___ SELECTED EXTRACT ___

Last Updated: 30 September 2005

REFERENCE: 0308-2005

ORDER OF AN ADJUDICATOR

MADE UNDER PART 9 OF CHAPTER 6

BODY CORPORATE AND COMMUNITY MANAGEMENT ACT 1997

Number of Scheme:
23551
Name of Scheme:
Doubleview Terrace
Address of Scheme:
2 Simpsons Road CURRUMBIN WATERS QLD 4223


TAKE NOTICE that pursuant to an application made under the abovementioned Act by

Darrell Paul Olive and Wendy Lee Olive, the Owner(s) of Lot 27:

I hereby order that Darrell Paul Olive and Wendy Lee Olive need not replant or re-instate the two Tea-trees previously felled.

I order further that Darrell Paul Olive and Wendy Lee Olive will remove all the lopped branches from the vicinity of the scheme at their own cost within 1 month of the date of this order.

I decline to make any order on the deck issue on the basis that I have no jurisdiction to deal with this aspect of the application.

___ GIVEN DATA ___

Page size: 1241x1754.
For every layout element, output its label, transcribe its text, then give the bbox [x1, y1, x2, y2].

___
___ GIVEN DATA ___

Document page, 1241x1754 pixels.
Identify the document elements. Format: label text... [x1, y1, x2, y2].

___

- [PARTS OF THE EXERCISE]
a) Reproduce verbatim the passage of the adjudicator's order that begins at the words "TAKE NOTICE that" and stops after "Tea-trees previously felled.".
b) In the adjudicator's order, by when must Darrell Paul Olive and Wendy Lee Olive remove the lopped branches?
Draw only on the adjudicator's order, not on the records.

- [TASK RESPONSES]
a)
TAKE NOTICE that pursuant to an application made under the abovementioned Act by

Darrell Paul Olive and Wendy Lee Olive, the Owner(s) of Lot 27:

I hereby order that Darrell Paul Olive and Wendy Lee Olive need not replant or re-instate the two Tea-trees previously felled.

b) Within 1 month of the date of the order.